ミランの左サイドコンビが躍動中。イブラヒモビッチのゴールシーンを演出した鮮やかな崩し方とは?

サッカーIQラボ 〜勝負を決めるワンプレー~

Question
テオ・エルナンデスにパスが渡る時、ラファエル・レオンはどんな動きをしたか

 セリエA第21節、ミランがアウェーでのヴェネツィア戦に3-0で勝利し、リーグ
3連勝となった。

 消化が1試合多い状況だが、首位インテルに勝ち点差1まで迫り、昨季王者である宿敵と激しいスクデッド争いを演じている。

 開始2分と早々に先制点を挙げたズラタン・イブラヒモビッチは、ここまで13試合出場で8得点目をマーク。昨年10月に40歳を迎えたエースは今季も衰えぬ得点力を見せ、この試合でドッピエッタ(2得点)を達成したテオ・エルナンデスとともにチームを牽引している。

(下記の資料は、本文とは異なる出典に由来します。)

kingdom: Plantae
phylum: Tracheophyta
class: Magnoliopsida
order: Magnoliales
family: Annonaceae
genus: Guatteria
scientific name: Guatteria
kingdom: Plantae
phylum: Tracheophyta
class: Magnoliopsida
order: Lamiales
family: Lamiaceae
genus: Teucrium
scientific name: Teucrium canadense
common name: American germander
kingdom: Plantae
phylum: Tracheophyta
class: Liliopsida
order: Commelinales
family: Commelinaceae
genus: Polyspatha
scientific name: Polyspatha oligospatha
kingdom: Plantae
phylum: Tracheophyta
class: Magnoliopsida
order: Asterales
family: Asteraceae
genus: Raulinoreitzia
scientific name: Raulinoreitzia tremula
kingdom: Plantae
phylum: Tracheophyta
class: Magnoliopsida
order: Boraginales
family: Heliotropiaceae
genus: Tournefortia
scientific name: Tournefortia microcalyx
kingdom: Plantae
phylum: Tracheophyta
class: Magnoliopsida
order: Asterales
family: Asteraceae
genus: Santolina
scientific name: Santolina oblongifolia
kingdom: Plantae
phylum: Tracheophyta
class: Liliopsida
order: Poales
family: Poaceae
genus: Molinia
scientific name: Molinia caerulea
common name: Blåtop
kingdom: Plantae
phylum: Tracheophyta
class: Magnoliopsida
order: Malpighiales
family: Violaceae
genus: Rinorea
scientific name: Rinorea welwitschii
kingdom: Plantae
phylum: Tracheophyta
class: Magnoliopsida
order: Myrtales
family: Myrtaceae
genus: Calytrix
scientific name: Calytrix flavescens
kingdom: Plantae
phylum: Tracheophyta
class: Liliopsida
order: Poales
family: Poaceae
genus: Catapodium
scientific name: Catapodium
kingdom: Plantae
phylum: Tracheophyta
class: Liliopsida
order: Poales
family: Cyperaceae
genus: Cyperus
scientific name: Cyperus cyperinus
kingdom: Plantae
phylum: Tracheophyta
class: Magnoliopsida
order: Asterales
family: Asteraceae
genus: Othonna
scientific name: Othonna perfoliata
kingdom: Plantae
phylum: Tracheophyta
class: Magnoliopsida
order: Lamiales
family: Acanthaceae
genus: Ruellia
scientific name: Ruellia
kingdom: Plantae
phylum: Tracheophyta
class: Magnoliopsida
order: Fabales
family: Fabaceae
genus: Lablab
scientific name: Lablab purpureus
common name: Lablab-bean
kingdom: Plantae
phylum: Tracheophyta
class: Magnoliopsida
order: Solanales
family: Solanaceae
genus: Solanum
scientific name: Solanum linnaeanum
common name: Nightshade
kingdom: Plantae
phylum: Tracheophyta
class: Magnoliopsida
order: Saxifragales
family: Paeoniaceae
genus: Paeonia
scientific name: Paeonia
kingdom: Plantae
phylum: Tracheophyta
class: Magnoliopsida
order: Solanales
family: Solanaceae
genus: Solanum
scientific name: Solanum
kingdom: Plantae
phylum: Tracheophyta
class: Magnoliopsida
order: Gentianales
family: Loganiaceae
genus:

 今回は、そのイブラヒモビッチの先制点のシーンをピックアップする。


ガッビアからテオ・エルナンデスにつなぐ時、前のレオンはどう動いただろうか

 前半2分、右サイドのアレッサンドロ・フロレンツィからピエール・カルルマッテオ・ガッビアとつなぎ、サイドチェンジでボールを左サイドに動かした。その間、左サイドハーフのラファエル・レオンがボールを受けに下りてきている。

 さらに、ガッビアが左のエルナンデスにつなぐ時、前のレオンはなにを狙っただろうか、というのがQuestionだ。

Answer
テオ・エルナンデスにボールが渡った瞬間に、釣り出した相手サイドバック裏のスペースへ

 レオンがサイドバックを釣り出して裏を狙うというシンプルな駆け引きで、左サイドを崩したシーンだ。この時、レオンが釣り出すために動いたエリアが、ポイントとなった。


レオンは左サイドに下りる動きからダッシュで相手の裏を突き、アシストにつなげた

 右サイドバックのフロレンツィから逆サイドのテオ・エルナンデスへとボールをつなぐ時、ヴェネツィアは全体的にボールサイドへとスライドしていく。

 この時、ミランのブラヒム・ディアスがハーフレーン(左サイドと中央の間)にポジションを取っていたため、ヴェネツィアの右ボランチに入ったミカエル・キュイザンスは、ブラヒム・ディアスのマークについていた。

 そこで、空いたボランチ脇の左サイドのスペースにレオンがパスを受けに下りる。マークについていたサイドバックのパスクアーレ・マッツォッキは、マークを受け渡すことができず、そのままついていくしかなかった。

 そして、テオ・エルナンデスにボールが渡った瞬間、レオンはターンして相手の裏へダッシュ。テオ・エルナンデスの絶妙なスルーパスで抜け出してサイドをえぐり、イブラヒモビッチの先制点をアシストした。

 ミランの強みであるテオ・エルナンデスとレオンという、強力な左サイドのコンビでの崩しから、エース・イブラヒモビッチのゴールが生まれた鮮やかな得点だった。